The training protocol follows the pipeline of Large Language Models (LLMs) and consists of two stages: pre-training and task-specific adaptation. In the pre-training stage, VideoPoet combines a mixture of multimodal generation objectives within an autoregressive Transformer framework. The pre-trained LLM serves as a basis for adapting to a range of video generation tasks. They demonstrate the model's state-of-the-art capabilities in zero-shot video generation, in particular the ability to generate high-fidelity motion.

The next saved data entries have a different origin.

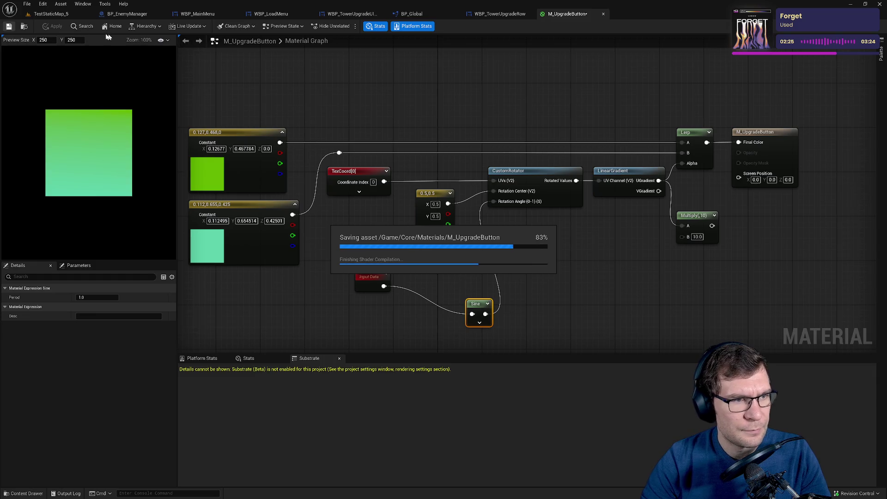
click(50, 14)
key(alt+p)
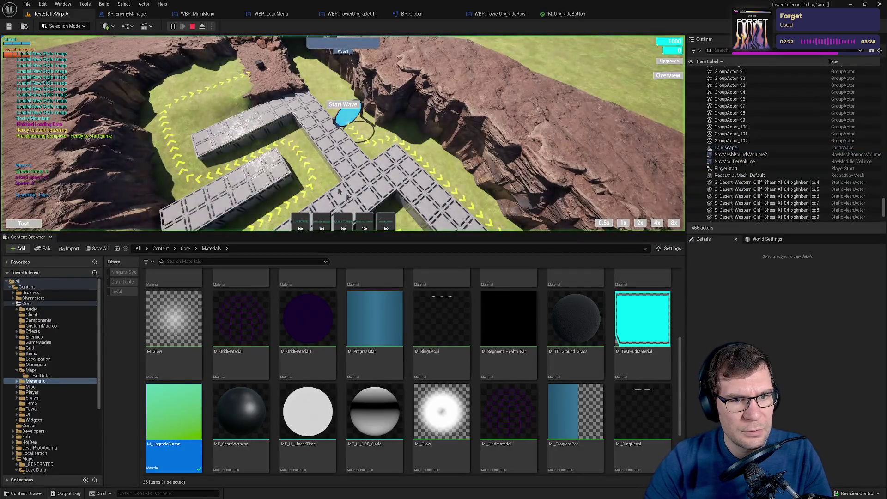
Enlarge the game viewport for the running TestStaticMap_5 play test.
drag(466, 234, 465, 396)
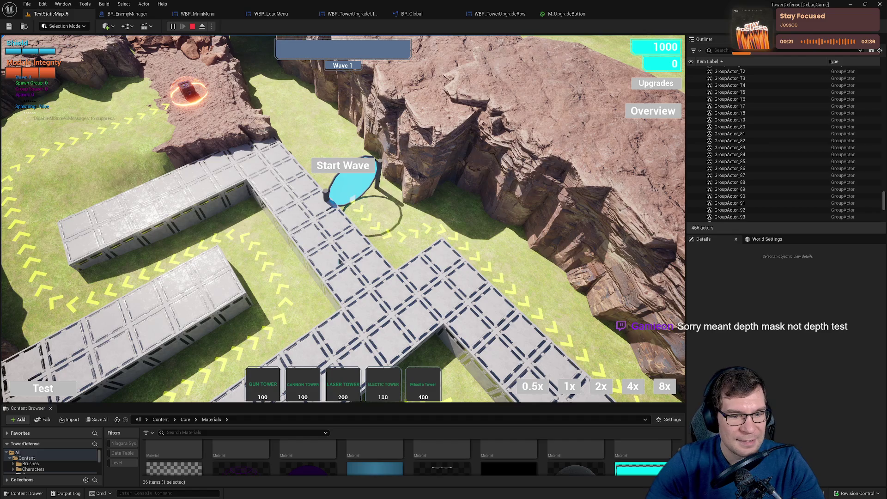
Place a Gun Tower, add debug arcanum and upgrade points, view its upgrade panel, then stop.
click(267, 383)
click(347, 283)
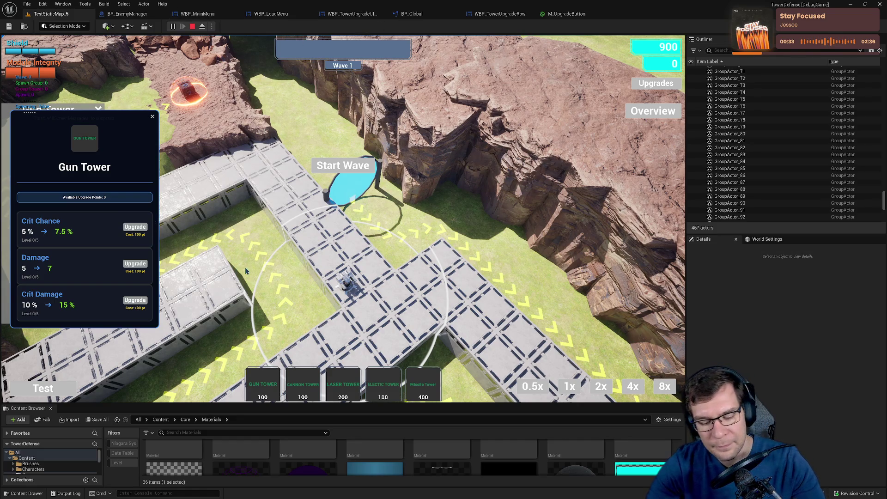
click(152, 117)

Paper 10: Stealing part of a production language model

作者:Nicholas Carlini、Daniel Paleka、Krishnamurthy Dvijotham、Thomas Steinke、Jonathan Hayase、A. Feder Cooper、Katherine Lee、Matthew Jagielski、Milad Nasresfahani、Arthur Conmy、Eric Wallace、David Rolnick、Florian Tramer

Institutions: OpenAI, Google DeepMind, ETH Zurich, University of Washington, McGill University

Paper address: https://arxiv.org/pdf/2403.06634

The paper proposes a new method to attack AI models. It can accurately extract information from black-box generative language models such as OpenAI's ChatGPT or Google's PaLM-2. This method can invade the embedding projection layer of Transformer (which is a key part of the model's understanding of language), and it can be "broken" by chatting with the model through a website or application through API access. Based on the method in the paper, the researchers cracked the entire projection matrix of the two basic models of the GPT series, Ada and Babbage, and key information such as hidden dimensions were also directly cracked: one is 1024 and the other is 2048. They also broke the hidden dimension of gpt-3.5-turbo, and if you want to restore the entire projection matrix of the model, the cost will not exceed $2,000. The researchers proposed a series of defense measures and mitigation strategies to prevent such attacks from happening.